Ultimately all 13 local unions agreed to concessions. In voting held over the last three days, the rank-and-file membership ratified the agreements by strong majorities in all cases, Young said.

A pooled vote count from all the 13 union locals showed about 80 percent of members in favor of the concessions, with only about 20 percent opposed, he said.

A&P spokeswoman Marcy Connor said the company had no comment on the labor agreements at this time.

In Northampton,  is one of several active supermarkets. 

In addition to the 16 Philadelphia-area stores affected by Tuesday’s Local 1776 vote, about a dozen other Pathmark and Superfresh stores in eastern Pennsylvania will see similar concessions under separate agreements with other UFCW locals.

“Clearly, the grocery workers were in a very difficult position,” commented Ken Jacobs, chairman and professor at the UC Berkeley Labor Center, and an expert on labor relations in the grocery industry. 

The union had the choice of accepting the negotiated concessions, or being forced to accept more draconian cutbacks through Section 1113 action, or of losing the jobs entirely, Jacobs said. “It puts them in a position where they really have very little choice,” he said.

Local 1776’s Young said the new agreement covering his members featured a small wage cut and long wage freeze. 

“There is no across-the-board wage cut, but members have agreed to trim wage costs by accepting a lower wage for a limited number of hours each week,” he said. 

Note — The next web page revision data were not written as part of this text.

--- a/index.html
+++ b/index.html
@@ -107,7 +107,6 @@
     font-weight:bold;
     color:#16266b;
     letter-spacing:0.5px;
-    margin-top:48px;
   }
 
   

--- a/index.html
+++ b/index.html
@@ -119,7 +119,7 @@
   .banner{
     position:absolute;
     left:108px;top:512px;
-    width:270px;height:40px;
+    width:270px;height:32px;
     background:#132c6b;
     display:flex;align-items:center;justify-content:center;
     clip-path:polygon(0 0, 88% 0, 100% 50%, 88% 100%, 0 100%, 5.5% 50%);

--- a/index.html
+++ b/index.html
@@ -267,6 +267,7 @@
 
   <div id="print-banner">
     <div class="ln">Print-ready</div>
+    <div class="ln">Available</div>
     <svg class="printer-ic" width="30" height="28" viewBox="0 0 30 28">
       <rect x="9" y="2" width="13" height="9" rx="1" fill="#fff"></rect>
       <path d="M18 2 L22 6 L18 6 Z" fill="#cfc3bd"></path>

The agreement also calls for a wage freeze to last throughout the five-year term of the new agreement, he said.

Union members will also shoulder higher health care insurance costs, according to Young.

Despite Young’s optimism that the new labor agreement will help A&P return to profitability, not all observers are convinced the company will survive. 

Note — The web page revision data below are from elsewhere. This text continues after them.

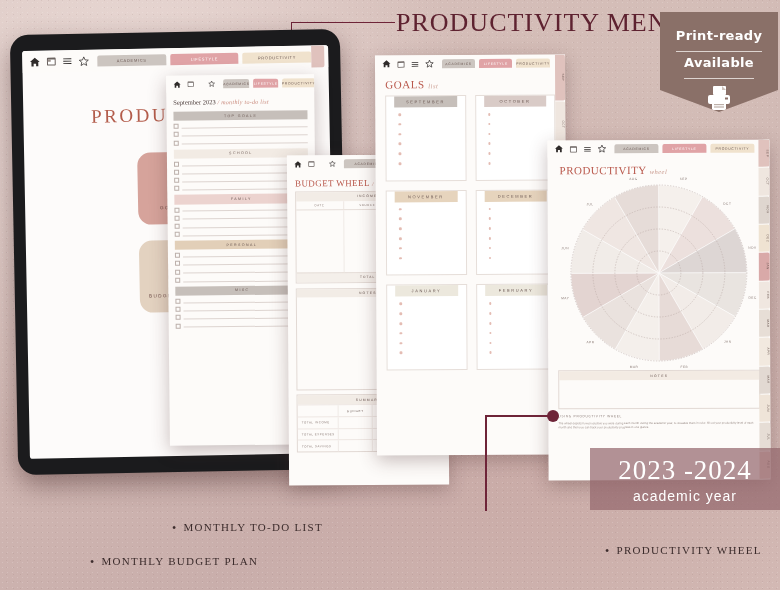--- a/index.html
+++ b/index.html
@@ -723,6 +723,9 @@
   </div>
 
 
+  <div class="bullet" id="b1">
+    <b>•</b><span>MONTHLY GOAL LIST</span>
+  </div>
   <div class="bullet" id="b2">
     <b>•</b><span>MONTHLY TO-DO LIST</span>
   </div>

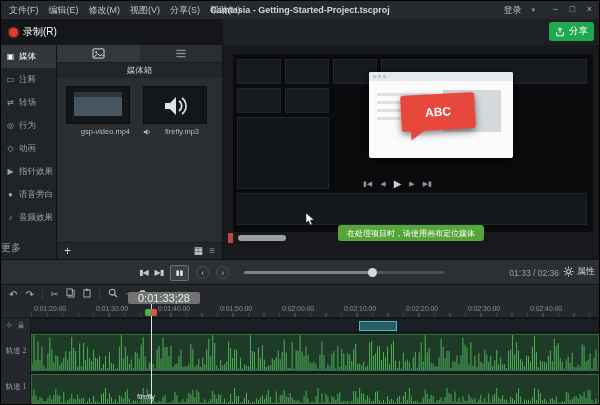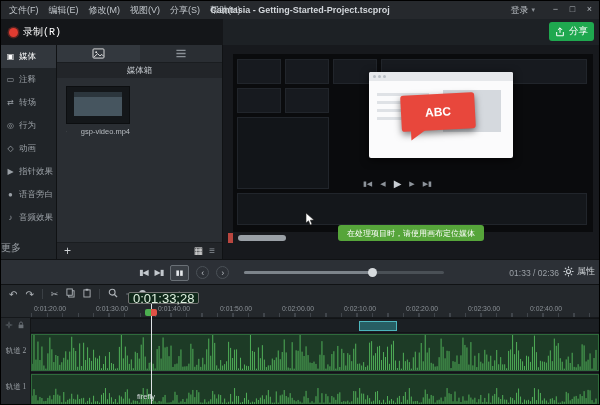--- a/index.html
+++ b/index.html
@@ -12,7 +12,7 @@
              display:flex; align-items:center; padding-left:3px; font-size:9px; color:#bfc4c9; z-index:20; }
   .menu-item { padding:0 5px; height:100%; display:flex; align-items:center; cursor:default; }
   .win-title { position:absolute; left:0; right:0; text-align:center; color:#d2d6da; pointer-events:none;font-weight:bold; }
-  .login { position:absolute; right:64px; display:flex; align-items:center; gap:3px; }
+  .login { position:absolute; right:64px; display:flex; align-items:center; gap:10px; }
   .win-controls { position:absolute; right:1px; top:0; display:flex; }
   .wc { width:17px; height:15px; display:flex; align-items:center; justify-content:center;
         font-size:9px; color:#b0b5ba; }

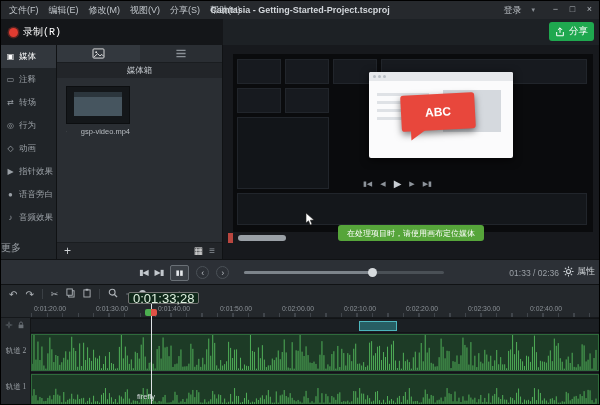--- a/index.html
+++ b/index.html
@@ -20,7 +20,7 @@
   
   .left-strip { position:absolute; top:18px; left:0; width:222px; height:26px; background:#141619;
                 display:flex; align-items:center; }
-  .record-btn { margin-left:8px; display:flex; align-items:center; gap:5px; color:#fff; font-size:10px;font-family:Liberation Mono, monospace; }
+  .record-btn { margin-left:8px; display:flex; align-items:center; gap:5px; color:#fff; font-size:10px; }
   .record-dot { width:9px; height:9px; border-radius:50%; background:#e03c31; box-shadow:0 0 0 1.5px #5a2320; }
   .preview-toolbar { position:absolute; top:18px; left:222px; right:0; height:26px; background:#22262a;
                      border-bottom:1px solid #121416; display:flex; align-items:center; gap:10px; padding-left:24px; }

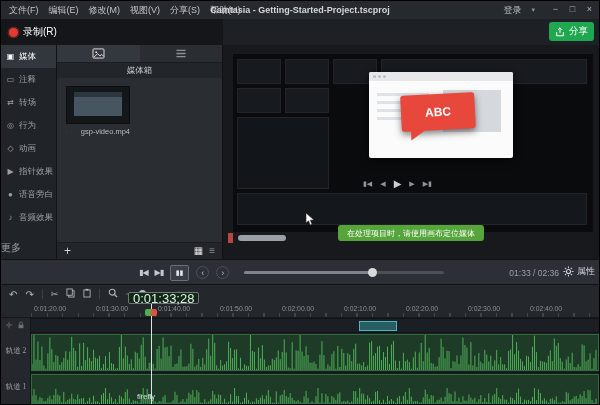--- a/index.html
+++ b/index.html
@@ -239,6 +239,21 @@
           <span>gsp-video.mp4</span>
         </div>
       </div>
+      <div class="media-item">
+        <div class="thumb">
+          <svg width="26" height="24" viewBox="0 0 26 24" style="position:absolute;left:19px;top:7px;">
+              <path d="M2 9 h5 L13 3 v18 L7 15 H2 Z" fill="#dfe3e6"></path>
+              <path d="M16 7 a6 6 0 0 1 0 10 M19 4 a10 10 0 0 1 0 16" stroke="#dfe3e6" fill="none" stroke-width="1.6"></path>
+            </svg>
+        </div>
+        <div class="media-name">
+          <svg width="8" height="8" viewBox="0 0 10 10">
+              <path d="M1 3.6 h2 L5.5 1.4 v7.2 L3 6.4 H1 Z" fill="#b6bbc0"></path>
+              <path d="M6.8 3 a2.6 2.6 0 0 1 0 4" stroke="#b6bbc0" fill="none" stroke-width="1"></path>
+            </svg>
+          <span>firefly.mp3</span>
+        </div>
+      </div>
     </div>
     <div class="mp-footer">
       <span class="mp-plus">+</span>

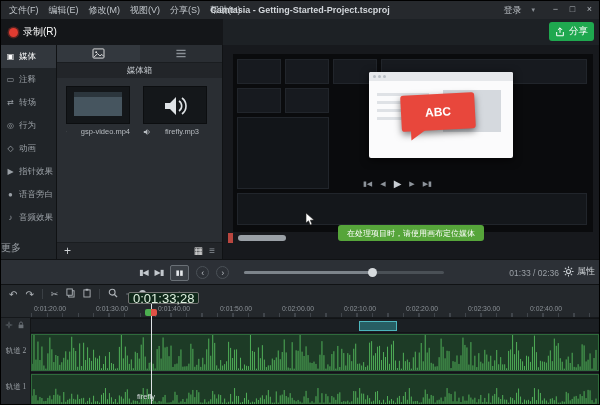--- a/index.html
+++ b/index.html
@@ -113,7 +113,7 @@
   .tl-zoom-slider { position:relative; width:42px; height:2px; background:#4a5056; border-radius:1px; }
   .tl-zoom-thumb { position:absolute; left:13px; top:-3px; width:7px; height:7px; background:#b9bec3; border-radius:50%; }
   .playhead-badge { position:absolute; left:127px; top:291px; height:12px; padding:0 4px; background:#10281a;
-                    border:1px solid #737373; border-radius:2px; font-size:13px; color:#dff0e0;
+                    border:6px solid #737373; border-radius:2px; font-size:11px; color:#dff0e0;
                     display:flex; align-items:center; z-index:40; }
   .ruler { position:absolute; top:302px; left:0; right:0; height:15px; background:#24282c; border-bottom:1px solid #15181b; }
   .ruler-ticks { position:absolute; bottom:0; left:30px; right:0; height:4px;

Marc Levinson, author of a new book The Great A&P and the Struggle for Small Business in America, commented that “labor costs have been an issue for A&P for a long time, but that is not the only issue.”

“I’m not sure A&P is long for this world no matter what the labor agreements are. The real value of the company is in its real estate properties – particularly in New York City and the close-in suburbs – and I would expect to see that real estate all sold off in the not-too-distant future,” Levinson said.